Dependency Management

Java Dependency in Python Program

If third-party Java dependencies are used, you can specify the dependencies with the following Python Table APIs or through command line arguments directly when submitting the job.

  1. # Specify a list of jar URLs via "pipeline.jars". The jars are separated by ";" and will be uploaded to the cluster.
  2. # NOTE: Only local file URLs (start with "file://") are supported.
  3. table_env.get_config().get_configuration().set_string("pipeline.jars", "file:///my/jar/path/connector.jar;file:///my/jar/path/udf.jar")
  4. # Specify a list of URLs via "pipeline.classpaths". The URLs are separated by ";" and will be added to the classpath of the cluster.
  5. # NOTE: The Paths must specify a protocol (e.g. file://) and users should ensure that the URLs are accessible on both the client and the cluster.
  6. table_env.get_config().get_configuration().set_string("pipeline.classpaths", "file:///my/jar/path/connector.jar;file:///my/jar/path/udf.jar")

Python Dependency in Python Program

If third-party Python dependencies are used, you can specify the dependencies with the following Python Table APIs or through command line arguments directly when submitting the job.

APIsDescription
add_python_file(file_path)

Adds python file dependencies which could be python files, python packages or local directories. They will be added to the PYTHONPATH of the python UDF worker.

  1. table_env.add_python_file(file_path)
set_python_requirements(requirements_file_path, requirements_cache_dir=None)

Specifies a requirements.txt file which defines the third-party dependencies. These dependencies will be installed to a temporary directory and added to the PYTHONPATH of the python UDF worker. For the dependencies which could not be accessed in the cluster, a directory which contains the installation packages of these dependencies could be specified using the parameter “requirements_cached_dir”. It will be uploaded to the cluster to support offline installation.

  1. # commands executed in shell
  2. echo numpy==1.16.5 > requirements.txt
  3. pip download -d cached_dir -r requirements.txt no-binary :all:
  4. # python code
  5. table_env.set_python_requirements(“requirements.txt”, cached_dir”)

Please make sure the installation packages matches the platform of the cluster and the python version used. These packages will be installed using pip, so also make sure the version of Pip (version >= 7.1.0) and the version of SetupTools (version >= 37.0.0).

add_python_archive(archive_path, target_dir=None)

Adds a python archive file dependency. The file will be extracted to the working directory of python UDF worker. If the parameter “target_dir” is specified, the archive file will be extracted to a directory named “target_dir”. Otherwise, the archive file will be extracted to a directory with the same name of the archive file.

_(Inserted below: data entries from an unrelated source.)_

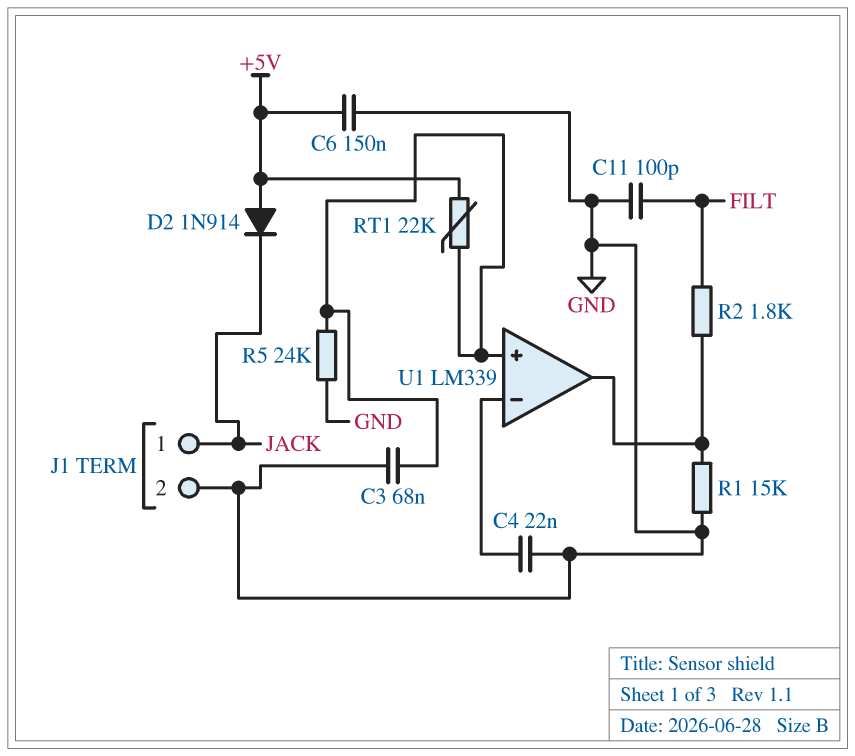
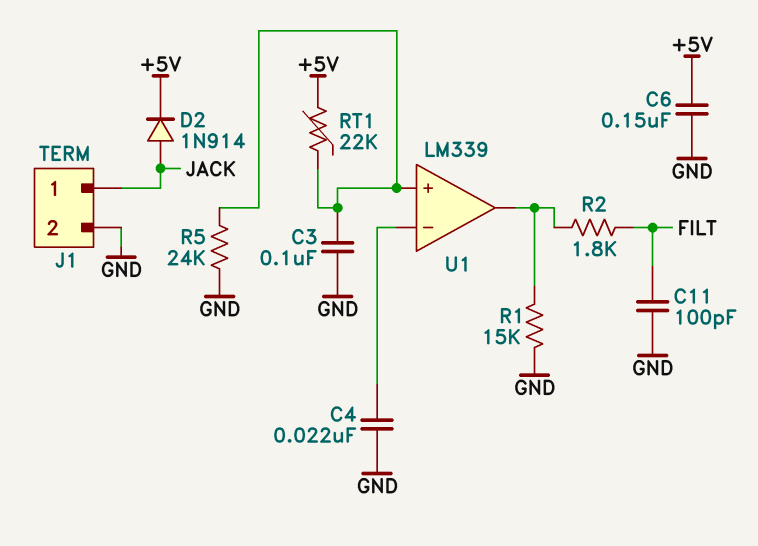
C3: 68nF (GND, U1/in+) -> 100nF (GND, U1/in+)
D2: diode 1N914 (A +5V, K JACK) -> diode 1N914 (A JACK, K +5V)

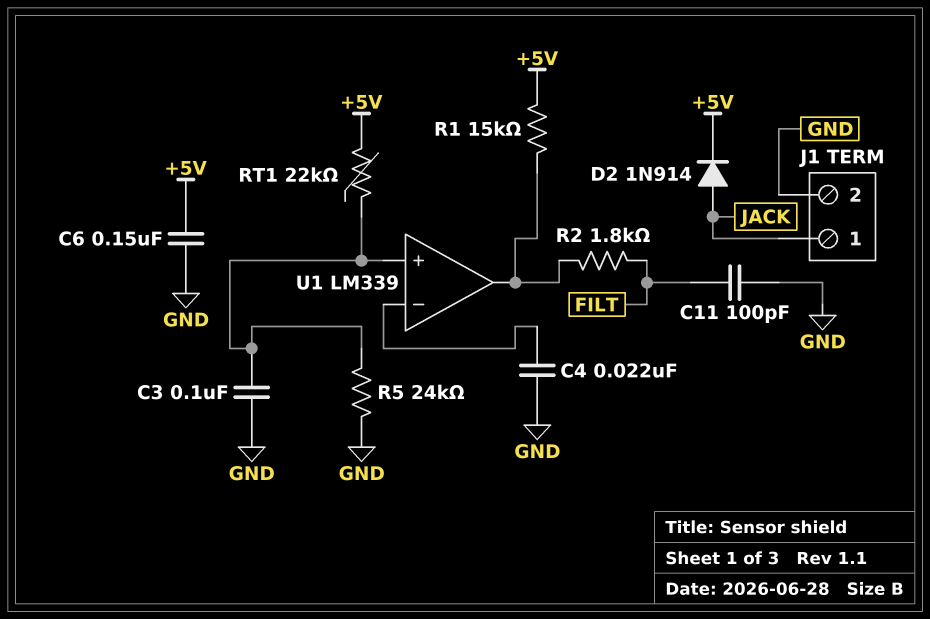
R1: 15k (GND, U1/out) -> 15k (+5V, U1/out)

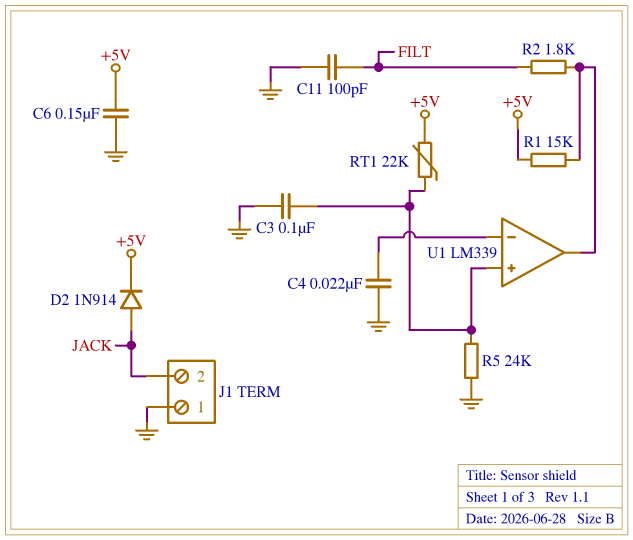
J1 pin 1: JACK -> GND
J1 pin 2: GND -> JACK

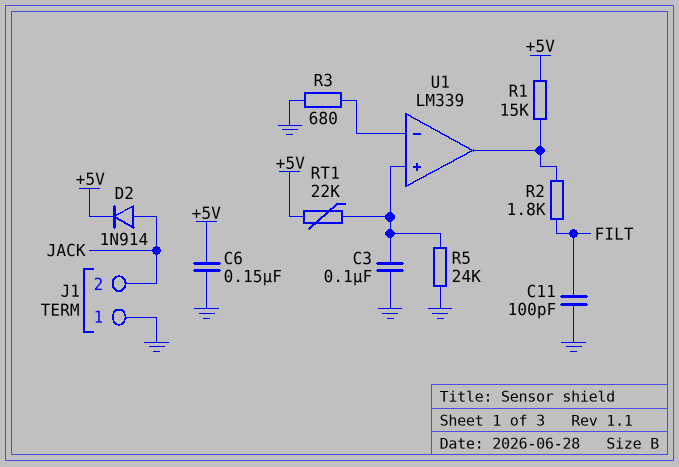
C4: 22nF (GND, U1/in-) -> none
R3: none -> 680 (GND, U1/in-)

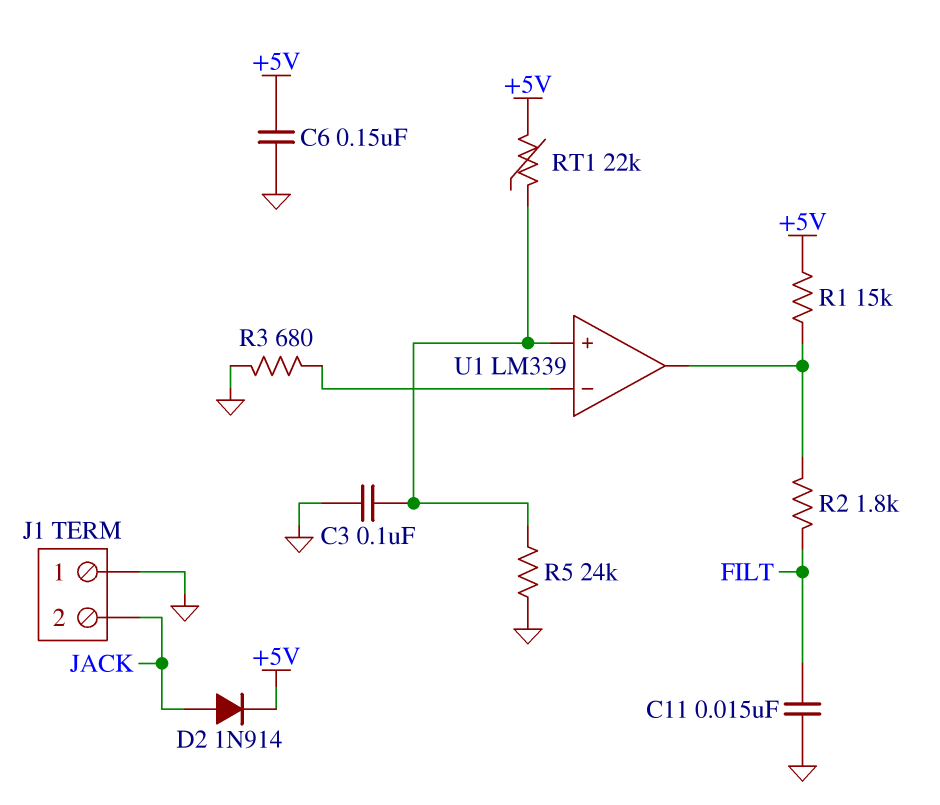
C11: 100pF (FILT, GND) -> 15nF (FILT, GND)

  1. # command executed in shell
  2. # assert the relative path of python interpreter is py_env/bin/python
  3. zip -r py_env.zip py_env
  4. # python code
  5. table_env.add_python_archive(“py_env.zip”)
  6. # or
  7. table_env.add_python_archive(“py_env.zip”, myenv”)
  8. # the files contained in the archive file can be accessed in UDF
  9. def my_udf():
  10. with open(“myenv/py_env/data/data.txt”) as f:

Please make sure the uploaded python environment matches the platform that the cluster is running on. Currently only zip-format is supported. i.e. zip, jar, whl, egg, etc.

set_python_executable(python_exec)

Sets the path of the python interpreter which is used to execute the python udf workers, e.g., “/usr/local/bin/python3”.

  1. table_env.add_python_archive(“py_env.zip”)
  2. table_env.get_config().set_python_executable(“py_env.zip/py_env/bin/python”)

Please make sure that the specified environment matches the platform that the cluster is running on.

Python Dependency in Java/Scala Program

It also supports to use Python UDFs in the Java Table API programs or pure SQL programs. The following example shows how to use the Python UDFs in a Java Table API program:

  1. import org.apache.flink.configuration.CoreOptions;
  2. import org.apache.flink.table.api.EnvironmentSettings;
  3. import org.apache.flink.table.api.TableEnvironment;
  4. TableEnvironment tEnv = TableEnvironment.create(
  5. EnvironmentSettings.newInstance().useBlinkPlanner().inBatchMode().build());
  6. tEnv.getConfig().getConfiguration().set(CoreOptions.DEFAULT_PARALLELISM, 1);
  7. // register the Python UDF
  8. tEnv.executeSql("create temporary system function add_one as 'add_one.add_one' language python");
  9. tEnv.createTemporaryView("source", tEnv.fromValues(1L, 2L, 3L).as("a"));
  10. // use Python UDF in the Java Table API program
  11. tEnv.executeSql("select add_one(a) as a from source").collect();

You can refer to the SQL statement about CREATE FUNCTION for more details on how to create Python user-defined functions using SQL statements.

The Python dependencies could be specified via the Python config options, such as python.archives, python.files, python.requirements, python.client.executable, python.executable. etc or through command line arguments when submitting the job.